October 9, 2015
By Linda Yates
Count us lucky when a hurricane or tropical storm, after playing havoc in the Caribbean, veers east of Florida and blows itself away in the Atlantic. We get some much needed rain and cooler air for a day or two.
In September and October a growing number of local gardeners call themselves triply blessed, because almost overnight two-foot tall green stalks emerge in their flowerbeds. Large red, white or yellow blossoms with long projecting stamens open atop each stem.
The spectacular flowers are Lycoris, commonly called hurricane lilies, because they appear almost magically after a heavy rain in the fall. It doesn’t have to be a hurricane, just a downpour after a dry spell. Sometimes they are called magic lilies because the tall stem and flower shoot up even though there has been no plant visible above ground. Still others call this member of the amaryllis family, the resurrection lily, while others name it spider lily for the delicate configuration of its stamen. (You may begin to see why it’s wise to use botanical names when choosing plants.)
By any name, even a single specimen of this lily delights the eye when it appears in the middle of a sweeping lawn, in the dooryard of a small cottage, or in your own flowerbed where the gift bulb someone gave you two years ago suddenly appears.
On a visit to the backyard of Liz and Spencer Cullen in east Tallahassee in mid-September I was overwhelmed by a spectacular mass of golden spider or hurricane lilies, Lycoris aurea, that filled borders on three sides. The day was partly cloudy but their blossoms radiated sunshine of their own. A few red varieties, Lycoris radiata, slipped into the mix, and pink Jacobina which usually “owns” the beds were all but crowded out for the brief season hurricane lilies grow.

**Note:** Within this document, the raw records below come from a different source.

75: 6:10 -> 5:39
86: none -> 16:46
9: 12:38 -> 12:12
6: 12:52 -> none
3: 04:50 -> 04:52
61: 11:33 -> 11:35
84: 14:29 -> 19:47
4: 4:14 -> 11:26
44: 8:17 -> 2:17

The Cullens had digging privileges in the yard of an old house being renovated for an office on East Park Avenue years ago when they first struck the magic gold. Lycoris live for a very long time and the golden yellow lilies have thrived and multiplied in the Cullens’ yard.
The blossoms fade in about three weeks, but may be prolonged by regular watering. Then a mound of leaves appears around the yellowing stem, survive the winter, and die back in late spring. No sign of the plant is visible until the following September.

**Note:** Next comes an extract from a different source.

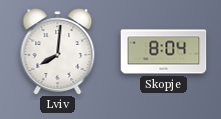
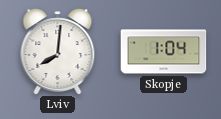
Skopje: 8:04 -> 1:04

The species originated in China, Korea and Nepal and then was introduced into Japan. When Japanese ports were opened for US trade in 1854, the first of the species was brought to America. There are many colors but red, yellow and a few white grow best in the warmer climes of agricultural zones 5 to 10. A word of caution: The bulbs are poisonous. They present danger for children and pets but the lilies are safeguarded from rodents and deer.